Some best SEO plugins for WordPress to generate a sitemap:
- Yoast SEO
- All-in-One SEO
- Google XML Sitemaps
You can look at a small instance of XML sitemap generated by Yoast SEO as below:
HTML Sitemap Generator Tools
- Dynomapper.com: This free online tool allows you to scan your website URL or upload a document to generate an HTML sitemap. Remember, if your site is poorly structured, there might be better methods than using a generator.
- Crawler: If you have a large site and are already using a crawler like OnCrawl, DeepCrawl, Screaming Frog, or SiteBulb, you can use the output from a crawl to help generate your HTML sitemap.
Just like XML sitemaps, various CMS plugins can create HTML sitemaps.
Here are a few for WordPress:
- Simple Sitemap
- All in One SEO (can help with both XML and HTML sitemaps)
- Companion Sitemap Generator (can also generate both XML and HTML sitemaps)

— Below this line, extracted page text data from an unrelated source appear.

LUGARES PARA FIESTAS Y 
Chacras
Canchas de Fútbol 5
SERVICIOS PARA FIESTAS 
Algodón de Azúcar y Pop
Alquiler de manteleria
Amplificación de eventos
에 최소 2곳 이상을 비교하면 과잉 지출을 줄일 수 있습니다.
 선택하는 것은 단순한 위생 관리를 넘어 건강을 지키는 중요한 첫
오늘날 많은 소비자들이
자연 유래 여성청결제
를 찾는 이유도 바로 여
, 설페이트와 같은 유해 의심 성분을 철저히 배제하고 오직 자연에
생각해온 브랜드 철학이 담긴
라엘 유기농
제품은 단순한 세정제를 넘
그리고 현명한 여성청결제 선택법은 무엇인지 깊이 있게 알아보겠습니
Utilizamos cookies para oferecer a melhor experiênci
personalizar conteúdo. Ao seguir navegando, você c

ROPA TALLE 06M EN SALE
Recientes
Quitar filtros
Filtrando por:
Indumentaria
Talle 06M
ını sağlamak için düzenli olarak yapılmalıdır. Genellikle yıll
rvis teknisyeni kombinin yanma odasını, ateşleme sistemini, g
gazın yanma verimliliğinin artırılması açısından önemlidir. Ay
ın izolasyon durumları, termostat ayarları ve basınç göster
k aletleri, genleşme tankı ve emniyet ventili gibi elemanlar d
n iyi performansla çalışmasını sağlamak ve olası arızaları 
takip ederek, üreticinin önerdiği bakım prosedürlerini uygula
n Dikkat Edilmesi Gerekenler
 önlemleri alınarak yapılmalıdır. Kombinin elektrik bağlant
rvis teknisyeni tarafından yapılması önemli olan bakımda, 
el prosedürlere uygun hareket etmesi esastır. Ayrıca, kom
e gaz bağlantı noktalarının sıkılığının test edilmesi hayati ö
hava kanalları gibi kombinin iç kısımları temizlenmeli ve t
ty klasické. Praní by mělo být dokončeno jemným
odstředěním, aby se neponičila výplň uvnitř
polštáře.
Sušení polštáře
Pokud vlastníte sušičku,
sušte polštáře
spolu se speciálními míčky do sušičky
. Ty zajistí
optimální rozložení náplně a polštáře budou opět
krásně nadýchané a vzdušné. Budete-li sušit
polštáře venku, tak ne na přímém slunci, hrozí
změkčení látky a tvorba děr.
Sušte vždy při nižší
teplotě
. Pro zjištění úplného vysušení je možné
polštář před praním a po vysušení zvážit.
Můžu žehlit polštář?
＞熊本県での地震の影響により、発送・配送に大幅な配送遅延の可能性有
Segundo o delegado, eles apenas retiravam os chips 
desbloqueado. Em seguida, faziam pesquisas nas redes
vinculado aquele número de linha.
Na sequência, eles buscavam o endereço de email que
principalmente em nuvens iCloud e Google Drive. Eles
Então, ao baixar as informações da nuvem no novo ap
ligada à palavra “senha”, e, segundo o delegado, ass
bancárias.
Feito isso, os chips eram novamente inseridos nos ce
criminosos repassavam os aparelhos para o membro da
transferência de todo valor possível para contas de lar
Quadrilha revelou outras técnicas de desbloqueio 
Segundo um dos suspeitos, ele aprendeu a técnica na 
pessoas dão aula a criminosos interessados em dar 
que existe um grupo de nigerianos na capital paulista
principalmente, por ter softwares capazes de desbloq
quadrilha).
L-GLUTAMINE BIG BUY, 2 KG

10 Things to Exclude on Your Sitemaps
When creating your sitemaps, it’s a good practice only to include pages that are relevant for SEO.
This approach makes the most of your crawl budget, enabling search engines to crawl your site and potentially improve indexation more efficiently.
Here are 10 types of content you should exclude from your sitemaps:
- Duplicate Pages: These are pages with identical or very similar content to other pages on your site.
- Paginated Pages: These are usually part of a series of pages presenting content in sequential order.
- Non-Canonical Pages: These are alternative versions of canonical pages that search engines don’t recognize as the authoritative versions.
- Archive Pages: These are old pages or pages that compile previous posts or content.
- Redirected (3xx), Missing (4xx), and Error (5xx) Pages: These pages can create a poor user experience and are best left out of your.
- Comment URLs: These are URLs that link directly to comments on your site.
- No-Index Pages: These are pages you’ve instructed search engines not to index.
- Resource Pages Useful to Visitors but Not Serving as Landing Pages: While these pages might be helpful to users, they’re not intended to attract search engine traffic.
- Site Result Search Pages: These pages display the results of a site-specific search and typically don’t need to be indexed.
- Pages Shared Via Email: If a page is primarily shared via email and not intended for search engine discovery, it doesn’t need to be in the sitemap.
By now, you should have a clear answer to the question, “What Is A Sitemap?” and understand its significance in managing a successful website.
Sitemaps act as navigational aids for search engine bots, ensuring they discover all your important pages. While the process may seem daunting initially, the SEO benefits make it worthwhile.
We hope this guide has helped demystify sitemaps and equipped you with the knowledge to implement one effectively.
Now, it’s time to put this knowledge into practice!